First, the Linux desktop market, which has been divided for years between the KDE and GNOME desktop interface camps, is on its way to peace, as the two have agreed on a common set of APIs.
This will lead to a software development environment where ISVs can write to the Linux desktop without worrying over which interface to support.
The open source database business also got a big boost when MySQL CEO Marten Mickos revealed that MySQL was creating its own transaction storage engine.
This means that even though Oracle recently bought Innobase, the company behind the InnoDB transaction engine, which MySQL has been using, MySQL no longer needs to fear Oracle restricting access to the engine.
Ingres, another open-source database company, which has been spun off from CA, is also working on getting its database into the market via the channel.
IBM and Novell are also partnering up with Avnet, a major distributor, to deliver a Linux software stack for Web services and databases to SMBs (small and medium businesses).
Another move that appears quiet but speaks volumes is that Ubuntu, the popular community Linux, is starting its own certification program. Since the only reason to certify administrators on an operating system is for business use, this makes it clear that Ubuntu is going to try the jump from community distribution to business Linux.

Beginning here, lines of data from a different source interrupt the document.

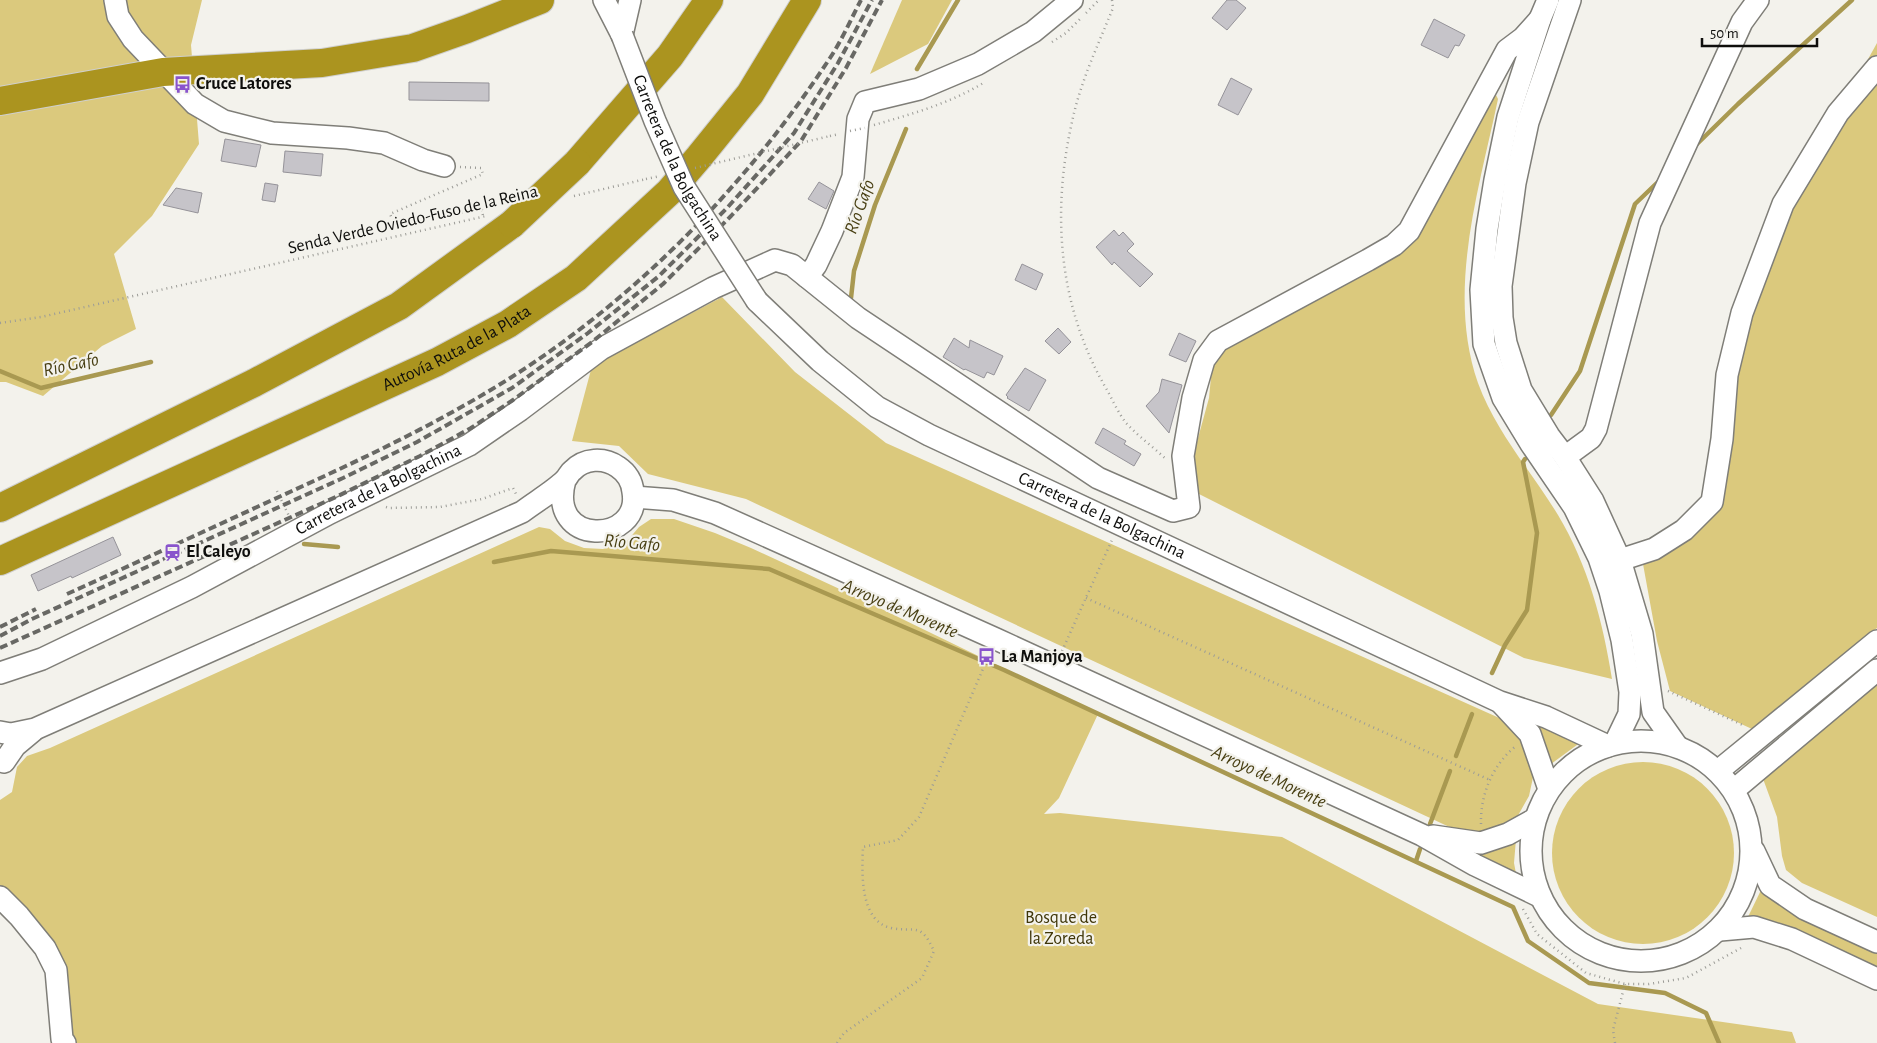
<svg xmlns="http://www.w3.org/2000/svg" width="1877" height="1043" viewBox="0 0 1877 1043" font-family="'Alegreya Sans',sans-serif">
	<style>
		.green { fill: #dbc97d }
		.lines { fill: none; stroke-linecap: round; stroke-linejoin: round }
		.stream { stroke: #a99951; stroke-width: 4.5 }
		.building { fill: #c6c4c9; stroke: #959399 }
		.minor-casing { stroke: #7f7e78; stroke-width: 24 }
		.highway-casing { stroke: #cfcfce; stroke-width: 30 }
		.path { stroke: #9c9c97; stroke-width: 2.5; stroke-dasharray: 1 4; stroke-linecap: butt }
		.minor { stroke: #fff; stroke-width: 21 }
		.highway { stroke: #ab941f; stroke-width: 28 }
		.rail { stroke: #686864; stroke-width: 4; stroke-dasharray: 8 4; stroke-linecap: butt }
		.minor-bridge-casing { stroke: #7f7e78; stroke-width: 24; stroke-linecap: butt }
		.highway-bridge-casing { stroke: #cfcfce; stroke-width: 30; stroke-linecap: butt }
		.path-bridge { stroke: #9c9c97; stroke-width: 2.5; stroke-dasharray: 1 4; stroke-linecap: butt }
		.minor-bridge { stroke: #fff; stroke-width: 21 }
		.highway-bridge { stroke: #ab941f; stroke-width: 28 }
		.labels { text-anchor: middle; dominant-baseline: central; stroke-width: 4.5; stroke-linejoin: round; paint-order: stroke }
		.poi-label { font-size: 18px; font-weight: bold; fill: #0e0e0c; stroke: #f3f2ec; text-anchor: start }
		.street-label { font-size: 18px; fill: #0e0e0c; stroke: #f3f2ec }
		.park-label { font-size: 18px; fill: #3f3608; stroke: #f3f2ec }
		.water-label { font-size: 19px; font-style: italic; fill: #483f13; stroke: #f3f2ec }
	</style>
	<rect width="100%" height="100%" fill="#f3f2ec"/>
	<g class="green">
		<polygon points="0,0 202,0 191,45 199,144 152,216 114,254 136,329 102,346 43,396 6,382 0,382"/>
		<polygon points="902,0 952,0 928,44 870,74"/>
		<polygon points="1877,43 1877,628 1752,729 1670,691 1657,641 1641,553 1712,502 1742,313 1838,113"/>
		<path d="M1494 91 1498 99C1479 190 1446 291 1478 383 1496 432 1531 471 1558 515 1588 565 1603 622 1612 679L1524 658 1197 493 1192 460 1209 398 1211 377 1217 352 1404 246Z"/>
		<polygon points="722,297 795,372 886,443 1506,721 1523,742 1535,768 1529,796 1516,819 1489,831 1458,831 746,499 648,474 619,446 572,441 592,366"/>
		<polygon points="651,519 674,519 715,533 751,548 859,598 1098,714 1059,798 1044,814 1060,813 1282,837 1598,1004 1792,1032 1796,1043 65,1043 56,970 0,897 0,800 12,792 17,767 27,756 50,748 539,527 550,529 565,541 584,548 603,549 628,540 639,527"/>
		<polygon points="1877,679 1877,917 1802,883 1786,870 1782,856 1777,817 1762,776"/>
		<polygon points="1529,717 1581,742 1551,764 1543,737"/>
		<circle cx="1643" cy="853" r="91"/>
		<polygon points="1516,839 1514,863 1517,879 1468,853"/>
		<polygon points="1762,888 1877,949 1877,970 1747,919"/>
	</g>
	<g class="lines">
		<g class="stream">
			<polyline points="917,69 958,0"/>
			<polyline points="1696,145 1738,104 1852,0"/>
			<polyline points="851,298 854,271 875,205 906,129"/>
			<polyline points="0,371 41,388 151,362"/>
			<polyline points="1551,415 1580,371 1635,204 1660,180"/>
			<polyline points="304,544 338,547"/>
			<polyline points="494,562 551,551 769,569 1004,670 1513,907 1528,941 1589,983 1665,993 1706,1013 1719,1043"/>
			<polyline points="1492,673 1505,645 1527,610 1537,533 1523,462 1525,459"/>
			<polyline points="1456,756 1472,714"/>
			<polyline points="1430,824 1450,771"/>
			<polyline points="1416,861 1420,849"/>
		</g>
	</g>
	<g class="building">
		<polygon points="1227,0 1236,0 1246,8 1227,30 1212,18"/>
		<polygon points="1434,19 1465,35 1459,46 1455,45 1448,58 1421,45"/>
		<polygon points="1231,78 1252,89 1238,115 1218,105"/>
		<polygon points="409,82 489,83 489,101 409,100"/>
		<polygon points="225,139 261,145 256,167 221,161"/>
		<polygon points="285,151 323,154 321,176 283,172"/>
		<polygon points="819,182 834,191 826,209 808,199"/>
		<polygon points="265,183 278,185 275,202 262,200"/>
		<polygon points="176,188 202,193 198,213 163,205"/>
		<polygon points="1114,230 1119,236 1123,232 1134,244 1127,251 1153,274 1140,287 1114,262 1112,265 1096,247"/>
		<polygon points="1022,264 1043,274 1036,290 1015,280"/>
		<polygon points="1058,328 1071,342 1059,354 1045,341"/>
		<polygon points="1179,333 1196,341 1186,362 1169,355"/>
		<polygon points="954,338 969,348 970,340 1003,356 994,375 987,372 984,378 965,369 964,370 943,357"/>
		<polygon points="1025,368 1046,380 1029,411 1007,398 1008,397 1006,395"/>
		<polygon points="1162,379 1182,385 1169,433 1146,406 1159,392"/>
		<polygon points="1103,428 1126,441 1124,444 1141,454 1134,466 1095,443"/>
		<polygon points="113,537 121,555 72,578 71,576 38,591 31,575"/>
	</g>
	<g class="lines">
		<defs>
			<g id="minor">
				<polyline points="115,0 118,16 133,39 195,104 224,121 272,133 348,138 384,143 423,160 444,166"/>
				<polyline points="604,0 622,35"/>
				<polyline points="1548,0 1540,19 1508,117 1495,180 1487,229 1481,290 1484,344 1503,398 1531,444 1574,507 1599,558 1610,591 1622,640 1630,692 1629,714 1615,743"/>
				<polyline points="1570,0 1528,122 1515,183 1501,286 1502,318 1506,343 1521,390 1549,436 1565,457 1593,501 1620,560 1642,634 1653,712 1677,746"/>
				<polyline points="622,35 630,0"/>
				<polyline points="807,277 816,265 832,231 853,177 858,119 865,102 919,89 978,64 1033,32 1072,0"/>
				<path id="s1" d="M757 301 820 361 877 407 929 435 1500 702 1546 717 1608 746"/>
				<polyline points="1565,457 1591,438 1596,429 1650,223 1742,22 1758,0"/>
				<polyline points="634,497 673,500 715,513 996,639 1422,835 1475,865 1539,896"/>
				<polyline points="1620,560 1654,549 1684,530 1712,502 1722,439 1727,375 1742,313 1783,204 1838,113 1877,67"/>
				<path id="s2" d="M0 673 42 659 192 587 330 513 469 445 520 410 601 349 713 288 775 260 792 265 858 318 1098 478 1173 511 1189 507 1183 456 1193 398 1204 360 1218 341 1368 260 1394 245 1409 231 1507 50 1523 38 1540 19"/>
				<polyline points="1502,704 1530,734 1549,789"/>
				<path d="M0 732 11 734 35 729 522 512C535 502 554 491 565 480 568 477 569 473 572 471 584 458 604 457 618 467 627 473 632 481 633 492 642 544 546 548 565 480"/>
				<circle cx="1641" cy="851" r="110"/>
				<polyline points="4,762 15,746 33,731"/>
				<polyline points="1718,771 1877,641"/>
				<polyline points="1734,790 1877,670"/>
				<polyline points="1433,836 1481,843 1508,834 1535,819"/>
				<polyline points="1754,851 1770,885 1805,909 1877,942"/>
				<polyline points="0,897 19,916 45,948 56,970 62,1039 65,1043"/>
				<polyline points="1720,930 1754,927 1792,939 1877,979"/>
			</g>
			<g id="highway">
				<polyline points="0,101 163,72 322,63 413,48 467,29 540,0"/>
				<polyline points="577,163 670,56 709,0"/>
				<polyline points="0,508 254,383 399,306 512,224"/>
				<path id="s3" d="M0 561 437 362 508 324 576 278 669 192 699 157 750 94 807 0"/>
			</g>
		</defs>
		<use href="#minor" class="minor-casing"/>
		<use href="#highway" class="highway-casing"/>
		<g class="path">
			<path d="M1112 0 1113 8C1098 45 1080 83 1072 122 1051 215 1059 308 1107 390 1113 401 1119 414 1126 423 1138 436 1153 447 1166 459"/>
			<polyline points="1086,13 1099,0"/>
			<polyline points="1052,42 1066,33 1082,17"/>
			<path d="M874 125C912 114 951 103 985 82"/>
			<polyline points="830,136 839,134"/>
			<polyline points="460,167 481,168 483,174 390,214 393,221 482,210 483,216"/>
			<polyline points="574,196 646,179"/>
			<polyline points="0,323 41,317 486,216"/>
			<polyline points="277,491 289,516"/>
			<polyline points="386,507 389,508 440,507 482,499 513,488 516,494"/>
			<polyline points="1086,598 1490,780"/>
			<polyline points="1062,651 1112,540"/>
			<polyline points="1668,691 1745,726"/>
			<path d="M1481 824C1480 795 1493 764 1516 746"/>
			<polyline points="1523,909 1537,934 1586,973 1625,984 1649,984 1686,978 1741,948"/>
			<path d="M837 1043 844 1033 922 978 934 951C920 921 916 933 891 928 859 921 862 871 863 847L898 840 919 817 989 655"/>
			<polyline points="1615,1043 1613,1030 1625,984"/>
		</g>
		<use href="#minor" class="minor"/>
		<use href="#highway" class="highway"/>
		<g class="rail">
			<path d="M67 594C138 562 209 529 281 496 358 461 435 425 507 380 637 298 746 186 830 58 842 40 851 19 861 0"/>
			<polyline points="0,627 36,609"/>
			<polyline points="0,636 32,619 343,478 417,442 512,388 588,333 659,276 727,208 794,133 838,63 872,0"/>
			<polyline points="0,648 338,496 420,456 471,428 513,400 592,342 663,284 731,216 801,141 846,68 882,0"/>
		</g>
		<defs>
			<g id="minor-bridge">
				<path id="s4" d="M622 35 655 121 684 187 757 301"/>
			</g>
			<polyline id="highway-bridge" points="512,224 577,163"/>
		</defs>
		<use href="#minor-bridge" class="minor-bridge-casing"/>
		<use href="#highway-bridge" class="highway-bridge-casing"/>
		<g class="path-bridge">
			<polyline points="850,131 865,128"/>
			<polyline points="695,168 830,136"/>
			<polyline points="646,179 660,176"/>
		</g>
		<use href="#minor-bridge" class="minor-bridge"/>
		<use href="#highway-bridge" class="highway-bridge"/>
	</g>
	<defs>
		<symbol id="bus-bare" viewBox="-9 -9 18 18"><path d="M-5-6H5V4H4V6H2V4H-2V6H-4V4H-5ZM-3.5-4V0h7V-4ZM-3.5 1.2v1.5H-2V1.2ZM2 1.2v1.5H3.5V1.2Z" fill="#8954cc" stroke="#f3f2ec" stroke-width="2.5" paint-order="stroke"/></symbol>
		<symbol id="station-bare" viewBox="-9 -9 18 18"><path d="M-3-6H3Q5-6 5-4V2Q5 4 3 4L4.5 6H3L1.5 4h-3L-3 6H-4.5L-3 4Q-5 4-5 2V-4Q-5-6-3-6ZM-3.5-4v3h7v-3ZM-3.5 1v1.5H-2V1ZM2 1v1.5H3.5V1Z" fill="#8954cc" stroke="#f3f2ec" stroke-width="2.5" paint-order="stroke"/></symbol>
	</defs>
	<g fill-rule="evenodd">
		<use href="#bus-bare" x="170" y="72" width="25" height="25"/>
		<use href="#station-bare" x="160" y="540" width="25" height="25"/>
		<use href="#bus-bare" x="974" y="644" width="25" height="25"/>
	</g>
	<g class="labels">
		<g class="poi-label">
			<text x="196" y="84">Cruce Latores</text>
			<text x="186" y="552">El Caleyo</text>
			<text x="1001" y="657">La Manjoya</text>
		</g>
		<g class="street-label">
			<text stroke="none"><textPath href="#s4" startOffset="135">Carretera de la Bolgachina</textPath></text>
			<text transform="translate(413 220) rotate(-13)">Senda Verde Oviedo-Fuso de la Reina</text>
			<text stroke="none"><textPath href="#s3" startOffset="504">Autovía Ruta de la Plata</textPath></text>
			<text stroke="none"><textPath href="#s2" startOffset="421">Carretera de la Bolgachina</textPath></text>
			<text stroke="none"><textPath href="#s1" startOffset="410">Carretera de la Bolgachina</textPath></text>
		</g>
		<g class="park-label">
			<text x="1061" y="918">Bosque de<tspan x="1061" dy="21">la Zoreda</tspan></text>
		</g>
		<g class="water-label">
			<text transform="translate(860 207) rotate(-70)">Río Gafo</text>
			<text transform="translate(71 365) rotate(-12)">Río Gafo</text>
			<text transform="translate(632 543) rotate(5)">Río Gafo</text>
			<text transform="translate(900 609) rotate(23)">Arroyo de Morente</text>
			<text transform="translate(1269 777) rotate(25)">Arroyo de Morente</text>
		</g>
	</g>
	<path d="M1702 38v8h115v-8" fill="none" stroke="#0e0e0c" stroke-width="2.5"/>
	<text x="1710" y="38" font-size="15" fill="#0e0e0c" stroke="#f3f2ec" stroke-width="4" paint-order="stroke">50 m</text>
</svg>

Intel also continued to make it loud and clear that the company is moving into full support for Linux. Besides lending its full support to getting the desktop Linux factions working on the same page, Intel and Red Hat also announced that the two would work together to help bring business customers over to Linux.
Virtualization, as expected, was the loudest news of the week, from the continued groundswell of support for Xen, to Microsoft trying to grab the attention first with its announcement that it was going to make its Virtual Server 2005 free, and then Bill Hilf, Microsoft's director for platform technology strategy, singing the praises of Microsoft virtualization.
Taken as a whole, there's a common theme to this LinuxWorld. It was a theme that was visible on the show floor. Instead of young developers walking the halls, this show's byways were filled with middle-aged businesspeople. LinuxWorld is no longer a programmer's show; it is a business show.